Action item:
Copy the lines below word for word, and leave the pictures out of your answer.
──────────
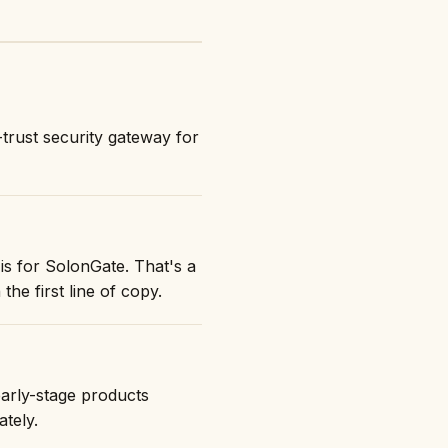
trust security gateway for
is for SolonGate. That's a
the first line of copy.
early-stage products
ately.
──────────
Exercise response:
trust security gateway for
is for SolonGate. That's a
the first line of copy.
early-stage products
ately.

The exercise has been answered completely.